All of this has put increasing pressure on a federal disaster system that is chronically understaffed and relies on year-to-year funding from Congress that has become partisan on these issues in a way that was simply not the case in the 1970s.

Undoubtedly, there are ways to make FEMA more efficient. Indeed, the bipartisan proposal introduced recently to again make FEMA an independent agency merits consideration.

But the fact that the conversation has moved from “FEMA has problems” to “eviscerate the federal role in disaster relief” belies the reality that many states — which would be forced to underwrite a much larger share of the bill — are woefully under equipped to deal with the logistics and costs of responding to more frequent large-scale disasters.

It’s difficult to imagine, for instance, Mississippi rebuilding its coastline after it was once again destroyed by Katrina in 2005 without the massive infusion of federal resources that Congress and the Bush and Obama administrations provided for years after the disaster.

Most states aren’t eager to go back to pre-1960s arrangements, and neither, it seems, are Senate Republicans from disaster-prone states. Sen. Thom Tillis (R-N.C.) said there’s “no way Republicans and Democrats are supporting” eliminating FEMA. Sen. John Kennedy (R-La.) said that the federal government is still going to be “distributing disaster money. I mean, just as a practical matter, it has to be done.”
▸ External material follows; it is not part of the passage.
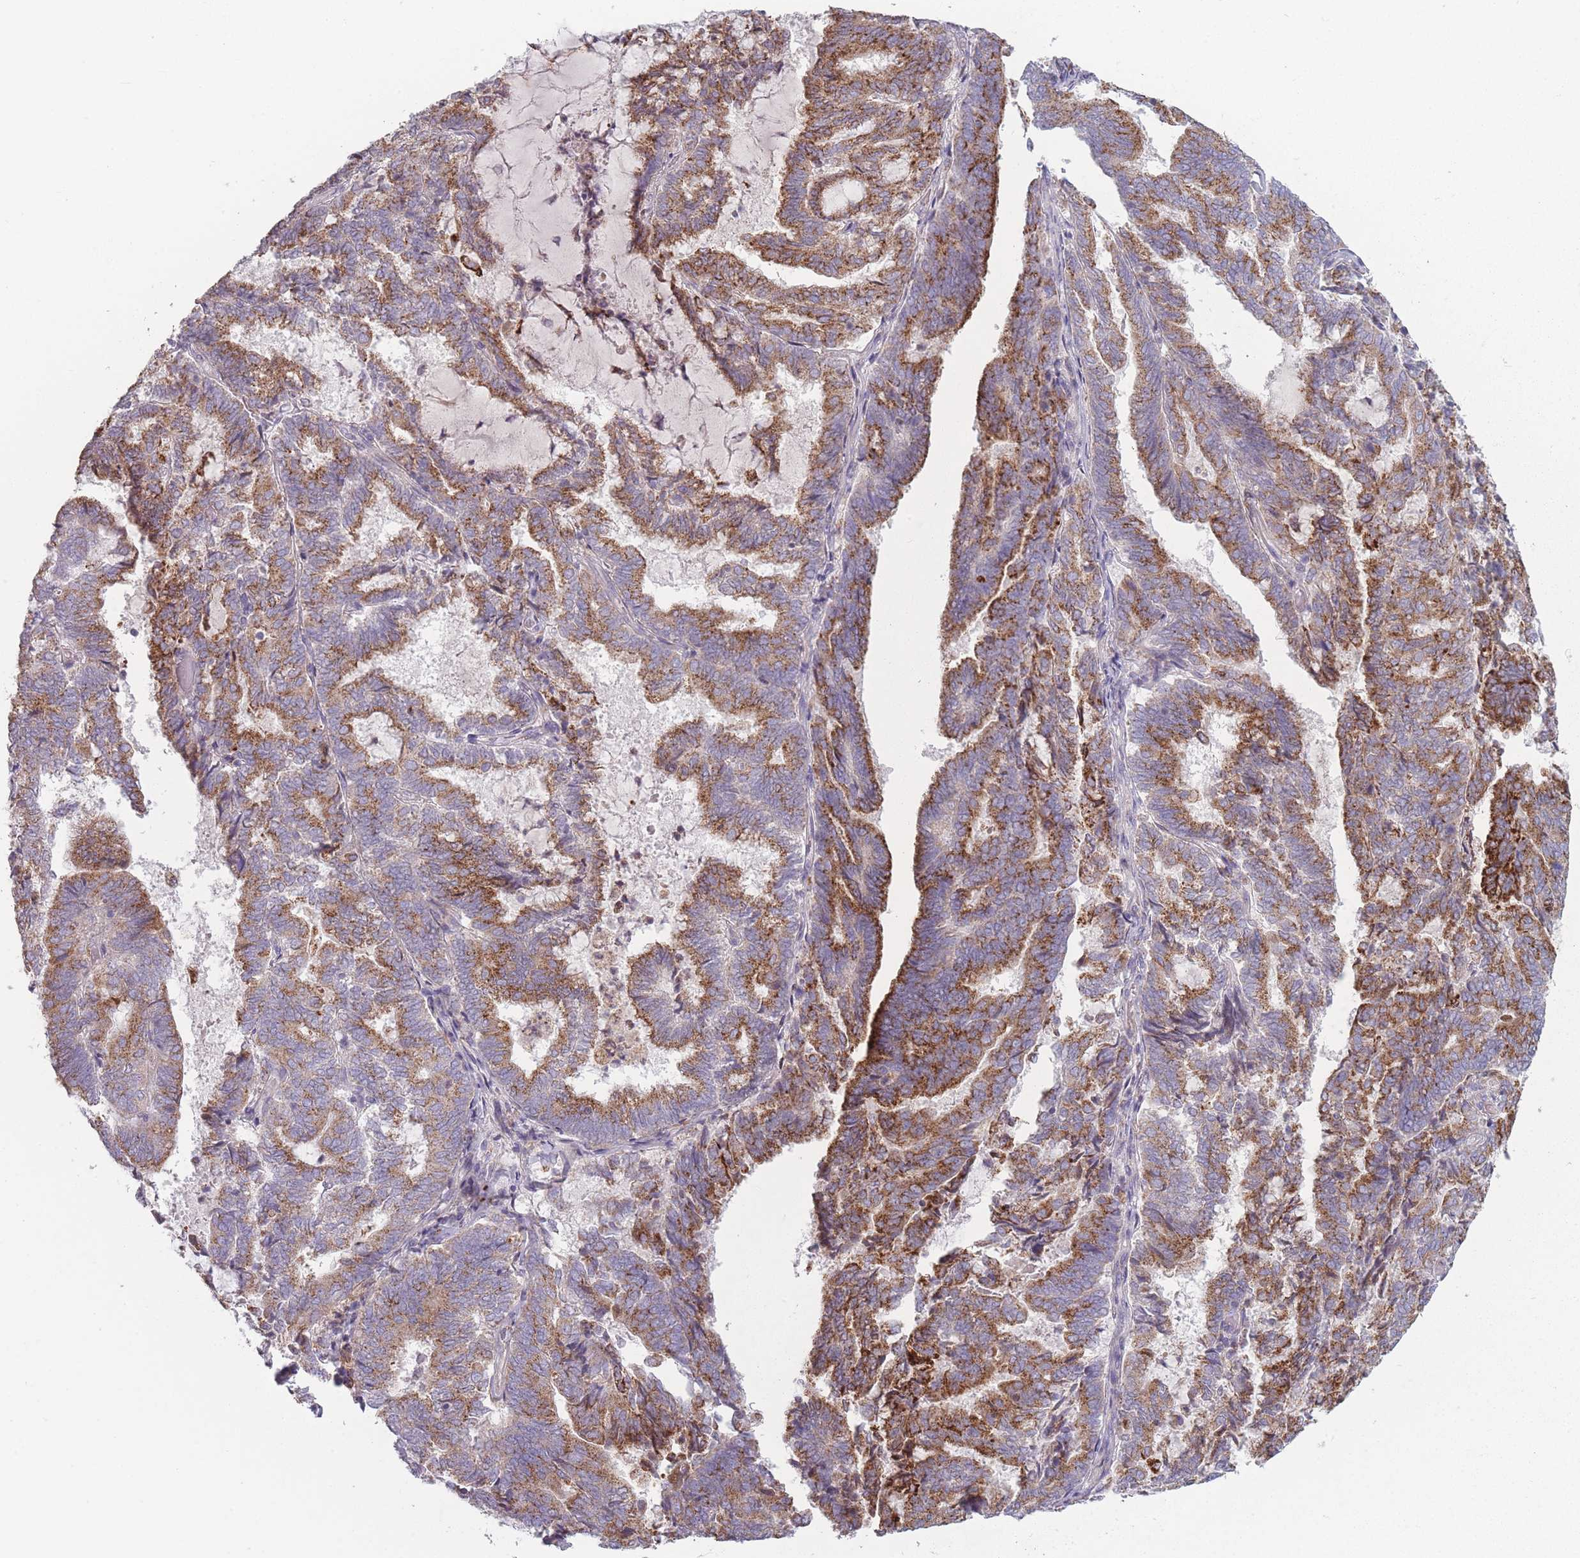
{"staining": {"intensity": "moderate", "quantity": ">75%", "location": "cytoplasmic/membranous"}, "tissue": "endometrial cancer", "cell_type": "Tumor cells", "image_type": "cancer", "snomed": [{"axis": "morphology", "description": "Adenocarcinoma, NOS"}, {"axis": "topography", "description": "Endometrium"}], "caption": "Brown immunohistochemical staining in human endometrial cancer (adenocarcinoma) exhibits moderate cytoplasmic/membranous expression in approximately >75% of tumor cells.", "gene": "PEX11B", "patient": {"sex": "female", "age": 80}}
The congressional architects of modern disaster policy were proud of what they had achieved for their constituents. It is incumbent for their successors to remind the administration why we have a FEMA in the first place.

Andrew Morris is a professor of history at Union College in Schenectady, N.Y., and author of “When Natural Disasters Became National Disasters: Hurricane Camille and the New Politics of Disaster Relief” (University of Pennsylvania Press, forthcoming 2026).